Just a quick update...finally got the little guy out of his uniform last night. All 4 boys were out having a rough game of driveway ball and he got whacked in the mouth, bled all over the front of it and has a fat lip. This was not the way I wanted to get him out of it. I would have chosen a much less drama filled way, like shredding it with scissors (and yes, that would have been less drama than the bloody mouth caused...not even kidding.) Now I won't get to complete my experiment on how long it takes the teacher to say something about the uniform being worn every day to school. Rats, I was kind of looking forward to that phone call. :)
Today's wine is actually a champagne, called Hello Kitty. Yep, it's the exact Hello Kitty you are thinking about, unless you are a little friend of mine who calls it "Holla Kitty". :) It's all pink and girlie, which is what Valentines day is really all about, isn't it? All things pink, revolves around the girls, and if something sparkly is involved, all the better! It comes with a little charm hanging around it's neck. To all the guy readers...I would not recommend buying this with the idea that your getting drinks and gift in one, maybe switch that Hello Kitty charm out for something just a little more sparkly or forget the kitty, your sleeping in the doghouse. ;)
The W(h)ine Hour..
Every household has one…the whine hour. It’s those bewitching hours between approximately 5 and 8pm in the evening when the kids go crazy and moms across the world lose their minds completely. It doesn’t matter if you have babies, toddlers, kids, tweens, or teens; those hours of dinner/homework/bath time/ bedtime can just about do a momma in.
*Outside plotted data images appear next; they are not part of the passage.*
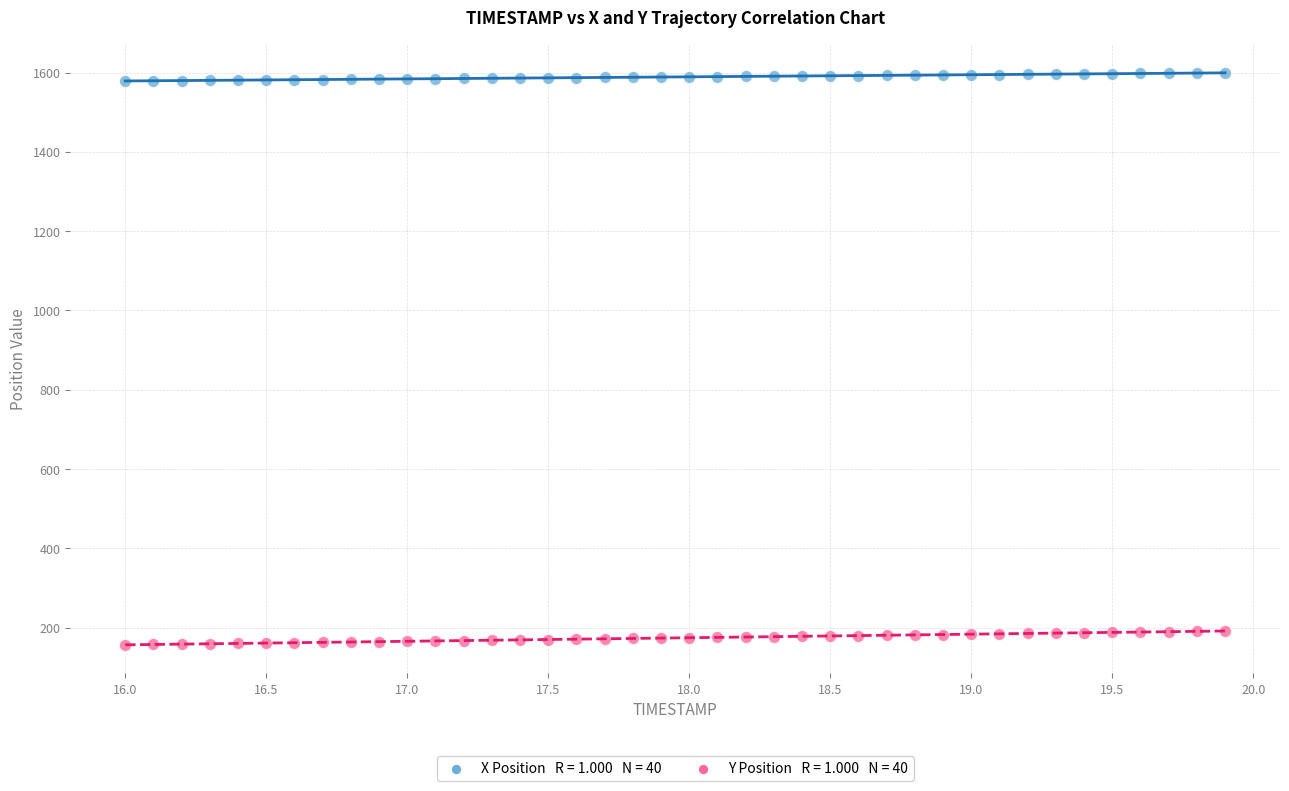

Across all data points, what is the range of Y values (max minus min)?

1443.1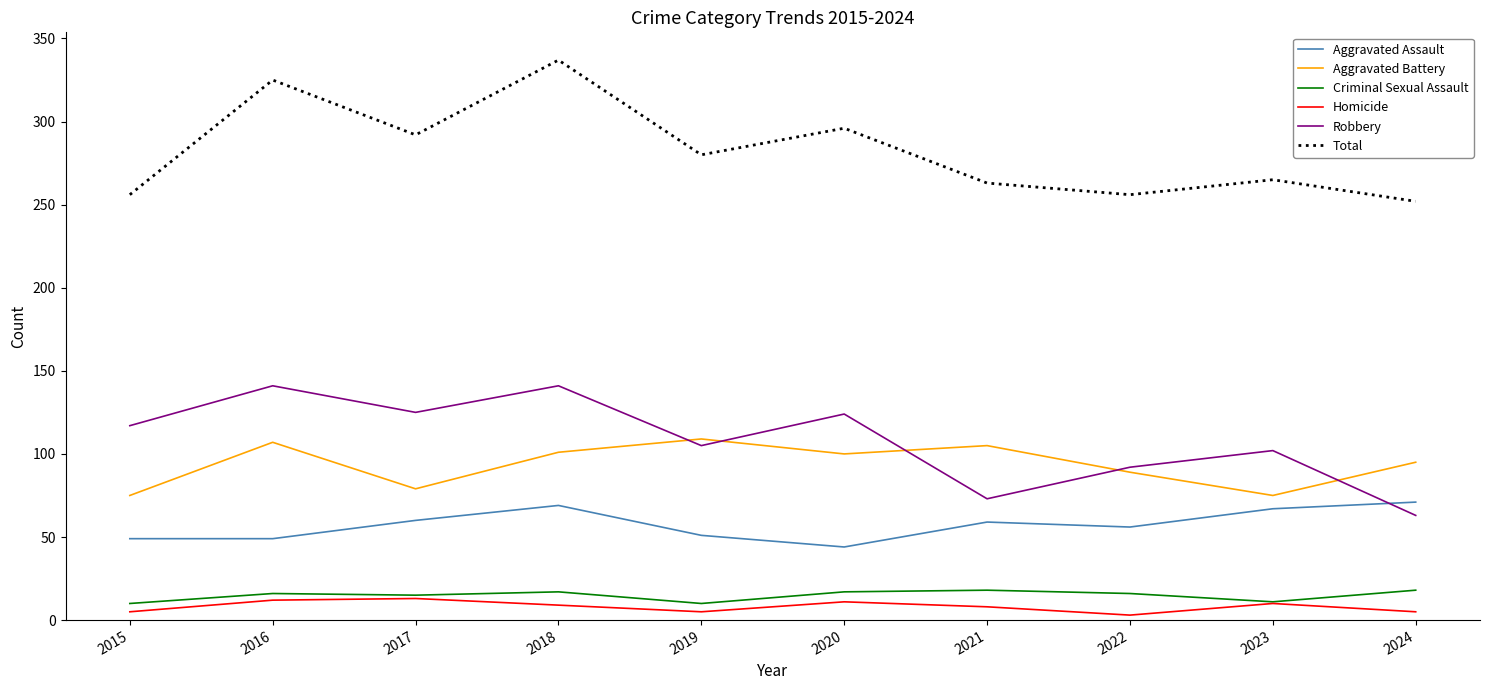

What is the lowest value of the Total series?

252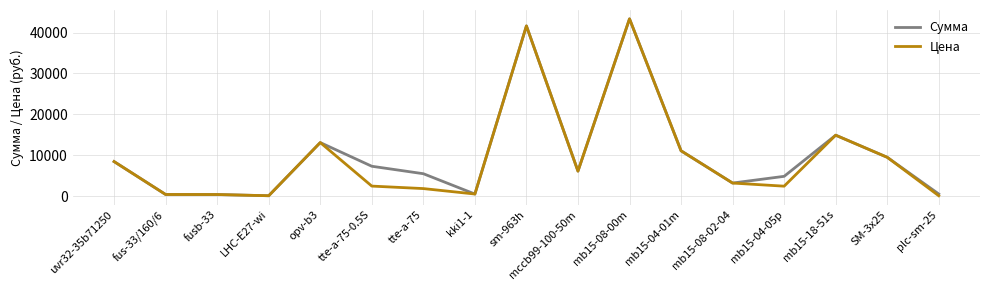

Is the value of Цена at tte-a-75-0.5S greater than the value of Сумма at tte-a-75?

No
What is a girl to do? It’s simple and brilliant actually, just slip in a little wine of your own! Now, I’m not suggesting anyone down a bottle of whiskey everyday between the hours of 5 and 8, in fact if you do that you will have a few whine hours of your own the next morning. Basically, a little wine during the whine hours will keep you out of the padded cell at the local cookoo house where people will walk by and peek in your little window and say things like “aww, poor mom has lost her marbles” and “hmmm, now that’s a crazy one right there, sits in there all day and hits herself over the head with a Barbie and a hotwheel”. Don’t smirk, it can happen.
So, enjoy the tales of my whine hour, and how I survive each and everyone of one of them with a sense of humor and a good bottle of wine! After all, the whine hour comes around every single day, a girl has to be prepared!